• What to do: Each line holding the string "middle" is to be copied from the data.
═════ Data shown ═════
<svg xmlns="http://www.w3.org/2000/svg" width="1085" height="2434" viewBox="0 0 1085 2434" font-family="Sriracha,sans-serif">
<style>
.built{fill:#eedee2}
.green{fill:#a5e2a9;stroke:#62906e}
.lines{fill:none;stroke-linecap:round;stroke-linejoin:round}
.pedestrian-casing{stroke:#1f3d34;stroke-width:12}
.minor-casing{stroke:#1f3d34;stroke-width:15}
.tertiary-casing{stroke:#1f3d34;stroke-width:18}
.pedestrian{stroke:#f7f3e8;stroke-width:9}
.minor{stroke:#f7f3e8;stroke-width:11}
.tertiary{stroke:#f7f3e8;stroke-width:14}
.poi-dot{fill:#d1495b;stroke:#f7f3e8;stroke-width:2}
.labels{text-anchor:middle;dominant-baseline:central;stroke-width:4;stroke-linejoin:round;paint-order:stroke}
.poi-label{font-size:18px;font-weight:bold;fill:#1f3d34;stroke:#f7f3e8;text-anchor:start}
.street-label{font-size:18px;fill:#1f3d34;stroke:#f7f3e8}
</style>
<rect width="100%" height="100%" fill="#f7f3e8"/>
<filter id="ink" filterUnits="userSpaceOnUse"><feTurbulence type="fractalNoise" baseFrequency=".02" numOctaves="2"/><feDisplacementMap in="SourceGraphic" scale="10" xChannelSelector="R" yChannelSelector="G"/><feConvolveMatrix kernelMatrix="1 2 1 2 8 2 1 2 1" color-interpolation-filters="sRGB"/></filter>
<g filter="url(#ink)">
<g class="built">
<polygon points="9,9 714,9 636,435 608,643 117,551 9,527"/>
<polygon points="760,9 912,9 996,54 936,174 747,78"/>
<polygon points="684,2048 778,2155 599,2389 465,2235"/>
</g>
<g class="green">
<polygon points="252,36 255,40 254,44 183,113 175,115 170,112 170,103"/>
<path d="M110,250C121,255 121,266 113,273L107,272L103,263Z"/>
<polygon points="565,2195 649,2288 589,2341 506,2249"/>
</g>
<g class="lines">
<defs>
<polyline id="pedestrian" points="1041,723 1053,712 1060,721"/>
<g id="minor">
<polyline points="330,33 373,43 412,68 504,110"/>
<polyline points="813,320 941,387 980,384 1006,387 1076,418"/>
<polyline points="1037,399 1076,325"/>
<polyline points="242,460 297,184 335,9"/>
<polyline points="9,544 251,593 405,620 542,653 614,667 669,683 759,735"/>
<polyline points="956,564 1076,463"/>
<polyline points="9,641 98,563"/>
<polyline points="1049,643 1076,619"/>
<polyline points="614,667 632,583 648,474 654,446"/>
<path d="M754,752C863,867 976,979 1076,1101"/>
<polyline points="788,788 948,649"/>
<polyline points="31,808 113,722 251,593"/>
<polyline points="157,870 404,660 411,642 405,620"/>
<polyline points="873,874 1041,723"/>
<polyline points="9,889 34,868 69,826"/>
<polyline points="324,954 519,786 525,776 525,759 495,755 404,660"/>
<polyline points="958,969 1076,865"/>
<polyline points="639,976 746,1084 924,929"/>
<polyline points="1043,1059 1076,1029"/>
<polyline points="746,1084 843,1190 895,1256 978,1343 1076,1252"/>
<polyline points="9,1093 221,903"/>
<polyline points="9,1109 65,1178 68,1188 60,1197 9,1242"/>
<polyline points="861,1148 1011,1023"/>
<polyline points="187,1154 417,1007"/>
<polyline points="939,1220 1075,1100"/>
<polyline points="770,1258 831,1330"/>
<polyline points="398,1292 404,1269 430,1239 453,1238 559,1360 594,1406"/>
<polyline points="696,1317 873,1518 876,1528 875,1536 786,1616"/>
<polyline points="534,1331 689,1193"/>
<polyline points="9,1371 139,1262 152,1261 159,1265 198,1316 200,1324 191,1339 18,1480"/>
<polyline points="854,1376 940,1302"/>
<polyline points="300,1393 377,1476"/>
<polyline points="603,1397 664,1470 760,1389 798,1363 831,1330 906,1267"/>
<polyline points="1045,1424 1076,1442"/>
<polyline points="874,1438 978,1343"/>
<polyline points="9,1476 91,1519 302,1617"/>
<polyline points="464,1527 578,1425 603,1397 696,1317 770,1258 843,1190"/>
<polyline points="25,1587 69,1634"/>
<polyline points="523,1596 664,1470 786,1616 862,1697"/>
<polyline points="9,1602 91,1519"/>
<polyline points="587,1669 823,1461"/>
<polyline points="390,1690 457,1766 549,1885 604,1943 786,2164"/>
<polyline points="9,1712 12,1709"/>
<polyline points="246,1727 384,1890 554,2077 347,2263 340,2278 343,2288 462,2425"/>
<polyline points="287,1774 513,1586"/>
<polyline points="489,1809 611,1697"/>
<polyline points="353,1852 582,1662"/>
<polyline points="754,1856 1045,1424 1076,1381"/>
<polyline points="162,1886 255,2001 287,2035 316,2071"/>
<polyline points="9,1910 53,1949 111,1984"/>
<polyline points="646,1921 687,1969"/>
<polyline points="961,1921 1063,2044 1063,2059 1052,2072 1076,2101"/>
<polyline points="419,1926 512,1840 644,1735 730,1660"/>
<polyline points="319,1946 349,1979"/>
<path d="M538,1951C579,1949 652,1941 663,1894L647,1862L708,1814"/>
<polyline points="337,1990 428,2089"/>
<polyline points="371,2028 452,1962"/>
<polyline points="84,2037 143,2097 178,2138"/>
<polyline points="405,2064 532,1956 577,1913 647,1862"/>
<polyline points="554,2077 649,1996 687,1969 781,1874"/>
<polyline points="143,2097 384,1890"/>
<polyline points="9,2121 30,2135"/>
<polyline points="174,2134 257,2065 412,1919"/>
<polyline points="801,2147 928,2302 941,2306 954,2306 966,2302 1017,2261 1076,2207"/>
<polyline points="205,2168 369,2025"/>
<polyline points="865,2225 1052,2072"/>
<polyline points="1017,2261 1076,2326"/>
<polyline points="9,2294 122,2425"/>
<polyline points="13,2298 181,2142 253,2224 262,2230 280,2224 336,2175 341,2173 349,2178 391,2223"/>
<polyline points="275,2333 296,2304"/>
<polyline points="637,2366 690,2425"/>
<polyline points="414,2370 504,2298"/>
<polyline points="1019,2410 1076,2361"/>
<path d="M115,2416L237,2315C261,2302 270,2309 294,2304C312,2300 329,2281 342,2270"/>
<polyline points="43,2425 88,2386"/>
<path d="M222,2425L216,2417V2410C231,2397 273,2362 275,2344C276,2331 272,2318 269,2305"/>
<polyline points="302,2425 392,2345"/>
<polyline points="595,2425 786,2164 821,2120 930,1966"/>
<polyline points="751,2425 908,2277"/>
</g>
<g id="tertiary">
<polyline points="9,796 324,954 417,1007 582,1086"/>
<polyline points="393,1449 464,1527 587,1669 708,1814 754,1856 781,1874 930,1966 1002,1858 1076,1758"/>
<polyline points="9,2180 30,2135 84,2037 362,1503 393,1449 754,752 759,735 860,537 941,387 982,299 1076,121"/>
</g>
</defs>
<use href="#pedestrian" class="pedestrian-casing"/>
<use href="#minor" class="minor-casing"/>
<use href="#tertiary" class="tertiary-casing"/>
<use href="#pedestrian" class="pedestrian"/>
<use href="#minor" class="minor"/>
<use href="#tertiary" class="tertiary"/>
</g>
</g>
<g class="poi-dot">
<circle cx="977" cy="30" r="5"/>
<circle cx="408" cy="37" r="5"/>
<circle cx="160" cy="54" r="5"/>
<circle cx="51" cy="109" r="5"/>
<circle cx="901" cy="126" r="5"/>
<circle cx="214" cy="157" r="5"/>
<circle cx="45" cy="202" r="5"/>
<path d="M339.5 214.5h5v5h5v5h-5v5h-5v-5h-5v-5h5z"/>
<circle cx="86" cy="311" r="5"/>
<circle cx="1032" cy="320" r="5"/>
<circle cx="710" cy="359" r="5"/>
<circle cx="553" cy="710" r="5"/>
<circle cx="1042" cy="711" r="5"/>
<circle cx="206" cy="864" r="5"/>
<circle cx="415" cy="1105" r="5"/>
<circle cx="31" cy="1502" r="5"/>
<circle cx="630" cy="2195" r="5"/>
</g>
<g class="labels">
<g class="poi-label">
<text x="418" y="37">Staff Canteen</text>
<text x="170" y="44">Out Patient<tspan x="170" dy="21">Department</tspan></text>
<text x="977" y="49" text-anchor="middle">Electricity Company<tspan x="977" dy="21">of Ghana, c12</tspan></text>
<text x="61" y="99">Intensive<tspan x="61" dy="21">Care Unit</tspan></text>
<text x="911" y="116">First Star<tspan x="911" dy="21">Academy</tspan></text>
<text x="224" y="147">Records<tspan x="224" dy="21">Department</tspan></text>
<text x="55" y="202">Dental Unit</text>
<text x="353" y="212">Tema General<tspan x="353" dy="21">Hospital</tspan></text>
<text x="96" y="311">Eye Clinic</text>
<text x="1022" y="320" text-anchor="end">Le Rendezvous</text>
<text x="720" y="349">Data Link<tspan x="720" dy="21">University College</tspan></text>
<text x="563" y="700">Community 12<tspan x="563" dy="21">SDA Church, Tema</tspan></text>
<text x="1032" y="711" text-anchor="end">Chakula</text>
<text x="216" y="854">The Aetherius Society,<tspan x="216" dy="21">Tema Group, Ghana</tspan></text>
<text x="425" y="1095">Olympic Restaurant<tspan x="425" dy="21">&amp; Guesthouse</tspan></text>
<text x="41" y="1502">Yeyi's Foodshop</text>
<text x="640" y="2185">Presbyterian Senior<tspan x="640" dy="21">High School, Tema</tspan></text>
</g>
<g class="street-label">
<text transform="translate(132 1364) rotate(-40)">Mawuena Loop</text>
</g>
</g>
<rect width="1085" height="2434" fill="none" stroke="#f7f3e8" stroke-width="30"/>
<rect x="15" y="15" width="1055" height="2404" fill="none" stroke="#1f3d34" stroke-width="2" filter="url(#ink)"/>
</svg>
═════
• Answer:
.labels{text-anchor:middle;dominant-baseline:central;stroke-width:4;stroke-linejoin:round;paint-order:stroke}
<text x="977" y="49" text-anchor="middle">Electricity Company<tspan x="977" dy="21">of Ghana, c12</tspan></text>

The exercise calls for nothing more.